### PROMPT
Print each record below exactly as it appears.

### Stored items

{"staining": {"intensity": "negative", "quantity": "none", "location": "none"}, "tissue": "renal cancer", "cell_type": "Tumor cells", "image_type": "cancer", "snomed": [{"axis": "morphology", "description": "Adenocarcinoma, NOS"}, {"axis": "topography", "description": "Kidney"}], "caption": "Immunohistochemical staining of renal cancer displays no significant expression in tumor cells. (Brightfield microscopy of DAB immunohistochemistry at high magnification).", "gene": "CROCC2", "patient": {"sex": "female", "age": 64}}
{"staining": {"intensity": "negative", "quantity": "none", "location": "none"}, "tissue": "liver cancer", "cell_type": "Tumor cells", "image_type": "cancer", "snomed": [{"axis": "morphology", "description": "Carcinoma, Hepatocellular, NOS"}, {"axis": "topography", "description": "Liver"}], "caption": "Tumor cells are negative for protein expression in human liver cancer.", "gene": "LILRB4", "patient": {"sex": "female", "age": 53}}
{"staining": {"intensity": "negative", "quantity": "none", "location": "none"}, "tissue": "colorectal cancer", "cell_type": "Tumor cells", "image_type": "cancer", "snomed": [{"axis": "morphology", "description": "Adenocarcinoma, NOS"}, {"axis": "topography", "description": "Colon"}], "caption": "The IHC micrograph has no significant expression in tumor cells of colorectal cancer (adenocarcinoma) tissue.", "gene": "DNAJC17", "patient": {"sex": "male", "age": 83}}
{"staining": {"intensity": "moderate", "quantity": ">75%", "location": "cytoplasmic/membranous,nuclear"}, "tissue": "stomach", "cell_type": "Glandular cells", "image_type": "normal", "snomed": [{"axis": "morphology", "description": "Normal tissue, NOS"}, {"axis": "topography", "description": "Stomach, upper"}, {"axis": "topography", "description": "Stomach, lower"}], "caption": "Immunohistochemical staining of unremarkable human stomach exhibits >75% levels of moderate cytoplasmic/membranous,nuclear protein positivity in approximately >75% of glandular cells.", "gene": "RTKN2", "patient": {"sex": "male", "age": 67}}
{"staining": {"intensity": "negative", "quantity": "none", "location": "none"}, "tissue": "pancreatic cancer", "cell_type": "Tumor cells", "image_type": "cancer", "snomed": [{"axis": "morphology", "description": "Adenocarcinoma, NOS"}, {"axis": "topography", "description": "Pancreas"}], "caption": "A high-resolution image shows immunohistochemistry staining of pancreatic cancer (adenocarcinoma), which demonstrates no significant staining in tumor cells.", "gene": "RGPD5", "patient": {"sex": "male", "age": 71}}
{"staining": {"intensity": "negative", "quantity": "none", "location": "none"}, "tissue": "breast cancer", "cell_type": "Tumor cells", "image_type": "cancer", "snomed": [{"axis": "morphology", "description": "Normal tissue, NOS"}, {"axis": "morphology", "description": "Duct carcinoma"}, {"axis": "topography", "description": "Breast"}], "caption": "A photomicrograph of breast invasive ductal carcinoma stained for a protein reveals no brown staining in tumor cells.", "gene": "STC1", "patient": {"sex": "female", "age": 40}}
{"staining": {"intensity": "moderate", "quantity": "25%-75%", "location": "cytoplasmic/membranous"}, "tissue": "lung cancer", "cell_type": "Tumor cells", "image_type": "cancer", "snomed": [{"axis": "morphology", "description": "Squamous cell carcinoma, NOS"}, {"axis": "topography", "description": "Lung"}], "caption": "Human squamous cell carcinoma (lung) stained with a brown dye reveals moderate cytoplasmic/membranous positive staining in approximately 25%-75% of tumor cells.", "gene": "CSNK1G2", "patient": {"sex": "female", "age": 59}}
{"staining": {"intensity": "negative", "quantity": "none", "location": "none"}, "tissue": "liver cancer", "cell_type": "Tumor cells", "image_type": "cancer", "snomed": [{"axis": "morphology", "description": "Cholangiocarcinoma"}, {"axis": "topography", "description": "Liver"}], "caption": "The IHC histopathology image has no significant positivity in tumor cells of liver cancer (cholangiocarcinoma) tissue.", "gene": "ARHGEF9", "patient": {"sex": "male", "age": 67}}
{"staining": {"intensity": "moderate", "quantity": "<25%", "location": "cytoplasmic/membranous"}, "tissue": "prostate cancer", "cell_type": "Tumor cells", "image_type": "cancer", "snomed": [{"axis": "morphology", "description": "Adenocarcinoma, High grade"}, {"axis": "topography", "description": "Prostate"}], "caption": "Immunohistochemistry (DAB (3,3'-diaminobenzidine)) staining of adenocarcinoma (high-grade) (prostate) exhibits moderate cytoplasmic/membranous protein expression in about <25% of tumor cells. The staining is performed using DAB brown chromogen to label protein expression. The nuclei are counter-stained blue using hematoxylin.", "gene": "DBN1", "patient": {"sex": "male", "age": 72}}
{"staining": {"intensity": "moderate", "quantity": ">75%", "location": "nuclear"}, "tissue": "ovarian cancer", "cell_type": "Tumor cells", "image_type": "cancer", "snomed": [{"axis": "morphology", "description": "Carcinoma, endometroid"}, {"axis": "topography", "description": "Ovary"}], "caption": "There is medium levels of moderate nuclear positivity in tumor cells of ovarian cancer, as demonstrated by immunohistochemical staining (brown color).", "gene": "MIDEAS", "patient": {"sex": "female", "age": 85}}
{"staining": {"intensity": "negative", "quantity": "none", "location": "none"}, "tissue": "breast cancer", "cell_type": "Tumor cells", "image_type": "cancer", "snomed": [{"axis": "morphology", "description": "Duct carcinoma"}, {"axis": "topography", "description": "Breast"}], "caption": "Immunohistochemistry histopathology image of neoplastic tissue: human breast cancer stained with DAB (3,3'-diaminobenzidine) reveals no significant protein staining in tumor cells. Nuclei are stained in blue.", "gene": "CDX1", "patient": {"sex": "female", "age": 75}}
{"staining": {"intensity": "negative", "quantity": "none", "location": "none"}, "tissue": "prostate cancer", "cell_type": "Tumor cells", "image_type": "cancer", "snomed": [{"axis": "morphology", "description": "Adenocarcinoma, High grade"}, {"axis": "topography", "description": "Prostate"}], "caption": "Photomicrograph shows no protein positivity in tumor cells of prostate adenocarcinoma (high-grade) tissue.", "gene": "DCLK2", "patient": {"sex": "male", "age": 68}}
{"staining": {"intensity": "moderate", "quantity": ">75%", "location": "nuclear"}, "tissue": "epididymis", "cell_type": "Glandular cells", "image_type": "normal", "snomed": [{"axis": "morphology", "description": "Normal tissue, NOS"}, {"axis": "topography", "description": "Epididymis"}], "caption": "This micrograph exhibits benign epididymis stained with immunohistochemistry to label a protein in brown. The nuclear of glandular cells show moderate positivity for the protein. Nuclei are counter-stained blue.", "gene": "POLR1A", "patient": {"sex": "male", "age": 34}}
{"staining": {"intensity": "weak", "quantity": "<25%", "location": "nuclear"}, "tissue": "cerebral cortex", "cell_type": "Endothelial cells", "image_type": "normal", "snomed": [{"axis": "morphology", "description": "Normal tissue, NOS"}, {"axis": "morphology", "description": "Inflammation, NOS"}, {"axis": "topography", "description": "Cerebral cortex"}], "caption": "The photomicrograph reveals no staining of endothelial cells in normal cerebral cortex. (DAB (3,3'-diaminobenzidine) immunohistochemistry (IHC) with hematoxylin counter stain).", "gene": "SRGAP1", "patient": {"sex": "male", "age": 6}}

### EXERCISE ANSWER
{"staining": {"intensity": "negative", "quantity": "none", "location": "none"}, "tissue": "renal cancer", "cell_type": "Tumor cells", "image_type": "cancer", "snomed": [{"axis": "morphology", "description": "Adenocarcinoma, NOS"}, {"axis": "topography", "description": "Kidney"}], "caption": "Immunohistochemical staining of renal cancer displays no significant expression in tumor cells. (Brightfield microscopy of DAB immunohistochemistry at high magnification).", "gene": "CROCC2", "patient": {"sex": "female", "age": 64}}
{"staining": {"intensity": "negative", "quantity": "none", "location": "none"}, "tissue": "liver cancer", "cell_type": "Tumor cells", "image_type": "cancer", "snomed": [{"axis": "morphology", "description": "Carcinoma, Hepatocellular, NOS"}, {"axis": "topography", "description": "Liver"}], "caption": "Tumor cells are negative for protein expression in human liver cancer.", "gene": "LILRB4", "patient": {"sex": "female", "age": 53}}
{"staining": {"intensity": "negative", "quantity": "none", "location": "none"}, "tissue": "colorectal cancer", "cell_type": "Tumor cells", "image_type": "cancer", "snomed": [{"axis": "morphology", "description": "Adenocarcinoma, NOS"}, {"axis": "topography", "description": "Colon"}], "caption": "The IHC micrograph has no significant expression in tumor cells of colorectal cancer (adenocarcinoma) tissue.", "gene": "DNAJC17", "patient": {"sex": "male", "age": 83}}
{"staining": {"intensity": "moderate", "quantity": ">75%", "location": "cytoplasmic/membranous,nuclear"}, "tissue": "stomach", "cell_type": "Glandular cells", "image_type": "normal", "snomed": [{"axis": "morphology", "description": "Normal tissue, NOS"}, {"axis": "topography", "description": "Stomach, upper"}, {"axis": "topography", "description": "Stomach, lower"}], "caption": "Immunohistochemical staining of unremarkable human stomach exhibits >75% levels of moderate cytoplasmic/membranous,nuclear protein positivity in approximately >75% of glandular cells.", "gene": "RTKN2", "patient": {"sex": "male", "age": 67}}
{"staining": {"intensity": "negative", "quantity": "none", "location": "none"}, "tissue": "pancreatic cancer", "cell_type": "Tumor cells", "image_type": "cancer", "snomed": [{"axis": "morphology", "description": "Adenocarcinoma, NOS"}, {"axis": "topography", "description": "Pancreas"}], "caption": "A high-resolution image shows immunohistochemistry staining of pancreatic cancer (adenocarcinoma), which demonstrates no significant staining in tumor cells.", "gene": "RGPD5", "patient": {"sex": "male", "age": 71}}
{"staining": {"intensity": "negative", "quantity": "none", "location": "none"}, "tissue": "breast cancer", "cell_type": "Tumor cells", "image_type": "cancer", "snomed": [{"axis": "morphology", "description": "Normal tissue, NOS"}, {"axis": "morphology", "description": "Duct carcinoma"}, {"axis": "topography", "description": "Breast"}], "caption": "A photomicrograph of breast invasive ductal carcinoma stained for a protein reveals no brown staining in tumor cells.", "gene": "STC1", "patient": {"sex": "female", "age": 40}}
{"staining": {"intensity": "moderate", "quantity": "25%-75%", "location": "cytoplasmic/membranous"}, "tissue": "lung cancer", "cell_type": "Tumor cells", "image_type": "cancer", "snomed": [{"axis": "morphology", "description": "Squamous cell carcinoma, NOS"}, {"axis": "topography", "description": "Lung"}], "caption": "Human squamous cell carcinoma (lung) stained with a brown dye reveals moderate cytoplasmic/membranous positive staining in approximately 25%-75% of tumor cells.", "gene": "CSNK1G2", "patient": {"sex": "female", "age": 59}}
{"staining": {"intensity": "negative", "quantity": "none", "location": "none"}, "tissue": "liver cancer", "cell_type": "Tumor cells", "image_type": "cancer", "snomed": [{"axis": "morphology", "description": "Cholangiocarcinoma"}, {"axis": "topography", "description": "Liver"}], "caption": "The IHC histopathology image has no significant positivity in tumor cells of liver cancer (cholangiocarcinoma) tissue.", "gene": "ARHGEF9", "patient": {"sex": "male", "age": 67}}
{"staining": {"intensity": "moderate", "quantity": "<25%", "location": "cytoplasmic/membranous"}, "tissue": "prostate cancer", "cell_type": "Tumor cells", "image_type": "cancer", "snomed": [{"axis": "morphology", "description": "Adenocarcinoma, High grade"}, {"axis": "topography", "description": "Prostate"}], "caption": "Immunohistochemistry (DAB (3,3'-diaminobenzidine)) staining of adenocarcinoma (high-grade) (prostate) exhibits moderate cytoplasmic/membranous protein expression in about <25% of tumor cells. The staining is performed using DAB brown chromogen to label protein expression. The nuclei are counter-stained blue using hematoxylin.", "gene": "DBN1", "patient": {"sex": "male", "age": 72}}
{"staining": {"intensity": "moderate", "quantity": ">75%", "location": "nuclear"}, "tissue": "ovarian cancer", "cell_type": "Tumor cells", "image_type": "cancer", "snomed": [{"axis": "morphology", "description": "Carcinoma, endometroid"}, {"axis": "topography", "description": "Ovary"}], "caption": "There is medium levels of moderate nuclear positivity in tumor cells of ovarian cancer, as demonstrated by immunohistochemical staining (brown color).", "gene": "MIDEAS", "patient": {"sex": "female", "age": 85}}
{"staining": {"intensity": "negative", "quantity": "none", "location": "none"}, "tissue": "breast cancer", "cell_type": "Tumor cells", "image_type": "cancer", "snomed": [{"axis": "morphology", "description": "Duct carcinoma"}, {"axis": "topography", "description": "Breast"}], "caption": "Immunohistochemistry histopathology image of neoplastic tissue: human breast cancer stained with DAB (3,3'-diaminobenzidine) reveals no significant protein staining in tumor cells. Nuclei are stained in blue.", "gene": "CDX1", "patient": {"sex": "female", "age": 75}}
{"staining": {"intensity": "negative", "quantity": "none", "location": "none"}, "tissue": "prostate cancer", "cell_type": "Tumor cells", "image_type": "cancer", "snomed": [{"axis": "morphology", "description": "Adenocarcinoma, High grade"}, {"axis": "topography", "description": "Prostate"}], "caption": "Photomicrograph shows no protein positivity in tumor cells of prostate adenocarcinoma (high-grade) tissue.", "gene": "DCLK2", "patient": {"sex": "male", "age": 68}}
{"staining": {"intensity": "moderate", "quantity": ">75%", "location": "nuclear"}, "tissue": "epididymis", "cell_type": "Glandular cells", "image_type": "normal", "snomed": [{"axis": "morphology", "description": "Normal tissue, NOS"}, {"axis": "topography", "description": "Epididymis"}], "caption": "This micrograph exhibits benign epididymis stained with immunohistochemistry to label a protein in brown. The nuclear of glandular cells show moderate positivity for the protein. Nuclei are counter-stained blue.", "gene": "POLR1A", "patient": {"sex": "male", "age": 34}}
{"staining": {"intensity": "weak", "quantity": "<25%", "location": "nuclear"}, "tissue": "cerebral cortex", "cell_type": "Endothelial cells", "image_type": "normal", "snomed": [{"axis": "morphology", "description": "Normal tissue, NOS"}, {"axis": "morphology", "description": "Inflammation, NOS"}, {"axis": "topography", "description": "Cerebral cortex"}], "caption": "The photomicrograph reveals no staining of endothelial cells in normal cerebral cortex. (DAB (3,3'-diaminobenzidine) immunohistochemistry (IHC) with hematoxylin counter stain).", "gene": "SRGAP1", "patient": {"sex": "male", "age": 6}}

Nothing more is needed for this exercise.